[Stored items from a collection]
════════════════

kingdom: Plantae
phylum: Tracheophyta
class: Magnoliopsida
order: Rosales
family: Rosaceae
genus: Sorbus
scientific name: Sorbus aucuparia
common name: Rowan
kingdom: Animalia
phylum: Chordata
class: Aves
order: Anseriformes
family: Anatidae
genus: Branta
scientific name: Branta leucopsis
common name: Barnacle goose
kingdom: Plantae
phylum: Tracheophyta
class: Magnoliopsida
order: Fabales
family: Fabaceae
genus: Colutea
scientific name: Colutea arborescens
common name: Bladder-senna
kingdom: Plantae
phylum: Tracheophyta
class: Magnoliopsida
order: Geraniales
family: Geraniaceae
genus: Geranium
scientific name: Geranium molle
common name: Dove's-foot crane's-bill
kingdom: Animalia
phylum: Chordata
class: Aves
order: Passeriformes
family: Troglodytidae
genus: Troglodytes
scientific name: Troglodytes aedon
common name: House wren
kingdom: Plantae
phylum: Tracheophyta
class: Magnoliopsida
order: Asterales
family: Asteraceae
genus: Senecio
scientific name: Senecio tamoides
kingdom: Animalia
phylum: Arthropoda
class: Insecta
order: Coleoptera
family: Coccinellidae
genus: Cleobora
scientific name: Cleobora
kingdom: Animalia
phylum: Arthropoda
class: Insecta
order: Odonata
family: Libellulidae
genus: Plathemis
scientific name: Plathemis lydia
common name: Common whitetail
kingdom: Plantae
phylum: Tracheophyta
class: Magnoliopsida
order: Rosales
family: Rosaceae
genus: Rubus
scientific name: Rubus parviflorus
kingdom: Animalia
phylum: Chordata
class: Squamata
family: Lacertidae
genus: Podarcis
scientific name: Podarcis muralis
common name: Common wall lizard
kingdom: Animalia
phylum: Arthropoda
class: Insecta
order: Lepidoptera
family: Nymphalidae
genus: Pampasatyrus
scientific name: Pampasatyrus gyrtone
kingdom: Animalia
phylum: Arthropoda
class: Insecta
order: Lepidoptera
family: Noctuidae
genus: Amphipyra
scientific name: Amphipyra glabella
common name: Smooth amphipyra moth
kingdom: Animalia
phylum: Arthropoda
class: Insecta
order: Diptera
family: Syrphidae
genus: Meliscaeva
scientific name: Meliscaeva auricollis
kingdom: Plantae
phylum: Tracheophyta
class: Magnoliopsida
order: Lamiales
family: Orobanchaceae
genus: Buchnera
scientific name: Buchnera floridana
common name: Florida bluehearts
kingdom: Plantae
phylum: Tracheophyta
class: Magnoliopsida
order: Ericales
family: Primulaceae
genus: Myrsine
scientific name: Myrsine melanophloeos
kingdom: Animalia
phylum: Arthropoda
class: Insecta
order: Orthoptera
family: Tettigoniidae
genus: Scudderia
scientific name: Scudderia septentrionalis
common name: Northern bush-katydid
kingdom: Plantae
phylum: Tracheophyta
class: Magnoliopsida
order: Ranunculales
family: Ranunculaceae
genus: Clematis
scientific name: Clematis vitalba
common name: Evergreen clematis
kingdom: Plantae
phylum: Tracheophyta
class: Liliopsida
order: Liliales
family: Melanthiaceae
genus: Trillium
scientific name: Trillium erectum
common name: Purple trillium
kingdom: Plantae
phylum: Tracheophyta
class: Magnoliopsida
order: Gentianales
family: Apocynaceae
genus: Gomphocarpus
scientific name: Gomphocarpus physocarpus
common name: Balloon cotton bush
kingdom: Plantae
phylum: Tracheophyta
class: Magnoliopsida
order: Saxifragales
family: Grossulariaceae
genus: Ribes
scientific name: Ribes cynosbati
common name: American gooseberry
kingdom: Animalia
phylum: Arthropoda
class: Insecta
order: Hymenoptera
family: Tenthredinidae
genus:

════════════════

▶ _SHORT PROBLEM_
Render the lines of all the rows above as a JSON list of strings, with one string per line and blank lines left out.

▶ _ANSWER IN FULL_
[
  "kingdom: Plantae",
  "phylum: Tracheophyta",
  "class: Magnoliopsida",
  "order: Rosales",
  "family: Rosaceae",
  "genus: Sorbus",
  "scientific name: Sorbus aucuparia",
  "common name: Rowan",
  "kingdom: Animalia",
  "phylum: Chordata",
  "class: Aves",
  "order: Anseriformes",
  "family: Anatidae",
  "genus: Branta",
  "scientific name: Branta leucopsis",
  "common name: Barnacle goose",
  "kingdom: Plantae",
  "phylum: Tracheophyta",
  "class: Magnoliopsida",
  "order: Fabales",
  "family: Fabaceae",
  "genus: Colutea",
  "scientific name: Colutea arborescens",
  "common name: Bladder-senna",
  "kingdom: Plantae",
  "phylum: Tracheophyta",
  "class: Magnoliopsida",
  "order: Geraniales",
  "family: Geraniaceae",
  "genus: Geranium",
  "scientific name: Geranium molle",
  "common name: Dove's-foot crane's-bill",
  "kingdom: Animalia",
  "phylum: Chordata",
  "class: Aves",
  "order: Passeriformes",
  "family: Troglodytidae",
  "genus: Troglodytes",
  "scientific name: Troglodytes aedon",
  "common name: House wren",
  "kingdom: Plantae",
  "phylum: Tracheophyta",
  "class: Magnoliopsida",
  "order: Asterales",
  "family: Asteraceae",
  "genus: Senecio",
  "scientific name: Senecio tamoides",
  "kingdom: Animalia",
  "phylum: Arthropoda",
  "class: Insecta",
  "order: Coleoptera",
  "family: Coccinellidae",
  "genus: Cleobora",
  "scientific name: Cleobora",
  "kingdom: Animalia",
  "phylum: Arthropoda",
  "class: Insecta",
  "order: Odonata",
  "family: Libellulidae",
  "genus: Plathemis",
  "scientific name: Plathemis lydia",
  "common name: Common whitetail",
  "kingdom: Plantae",
  "phylum: Tracheophyta",
  "class: Magnoliopsida",
  "order: Rosales",
  "family: Rosaceae",
  "genus: Rubus",
  "scientific name: Rubus parviflorus",
  "kingdom: Animalia",
  "phylum: Chordata",
  "class: Squamata",
  "family: Lacertidae",
  "genus: Podarcis",
  "scientific name: Podarcis muralis",
  "common name: Common wall lizard",
  "kingdom: Animalia",
  "phylum: Arthropoda",
  "class: Insecta",
  "order: Lepidoptera",
  "family: Nymphalidae",
  "genus: Pampasatyrus",
  "scientific name: Pampasatyrus gyrtone",
  "kingdom: Animalia",
  "phylum: Arthropoda",
  "class: Insecta",
  "order: Lepidoptera",
  "family: Noctuidae",
  "genus: Amphipyra",
  "scientific name: Amphipyra glabella",
  "common name: Smooth amphipyra moth",
  "kingdom: Animalia",
  "phylum: Arthropoda",
  "class: Insecta",
  "order: Diptera",
  "family: Syrphidae",
  "genus: Meliscaeva",
  "scientific name: Meliscaeva auricollis",
  "kingdom: Plantae",
  "phylum: Tracheophyta",
  "class: Magnoliopsida",
  "order: Lamiales",
  "family: Orobanchaceae",
  "genus: Buchnera",
  "scientific name: Buchnera floridana",
  "common name: Florida bluehearts",
  "kingdom: Plantae",
  "phylum: Tracheophyta",
  "class: Magnoliopsida",
  "order: Ericales",
  "family: Primulaceae",
  "genus: Myrsine",
  "scientific name: Myrsine melanophloeos",
  "kingdom: Animalia",
  "phylum: Arthropoda",
  "class: Insecta",
  "order: Orthoptera",
  "family: Tettigoniidae",
  "genus: Scudderia",
  "scientific name: Scudderia septentrionalis",
  "common name: Northern bush-katydid",
  "kingdom: Plantae",
  "phylum: Tracheophyta",
  "class: Magnoliopsida",
  "order: Ranunculales",
  "family: Ranunculaceae",
  "genus: Clematis",
  "scientific name: Clematis vitalba",
  "common name: Evergreen clematis",
  "kingdom: Plantae",
  "phylum: Tracheophyta",
  "class: Liliopsida",
  "order: Liliales",
  "family: Melanthiaceae",
  "genus: Trillium",
  "scientific name: Trillium erectum",
  "common name: Purple trillium",
  "kingdom: Plantae",
  "phylum: Tracheophyta",
  "class: Magnoliopsida",
  "order: Gentianales",
  "family: Apocynaceae",
  "genus: Gomphocarpus",
  "scientific name: Gomphocarpus physocarpus",
  "common name: Balloon cotton bush",
  "kingdom: Plantae",
  "phylum: Tracheophyta",
  "class: Magnoliopsida",
  "order: Saxifragales",
  "family: Grossulariaceae",
  "genus: Ribes",
  "scientific name: Ribes cynosbati",
  "common name: American gooseberry",
  "kingdom: Animalia",
  "phylum: Arthropoda",
  "class: Insecta",
  "order: Hymenoptera",
  "family: Tenthredinidae",
  "genus:"
]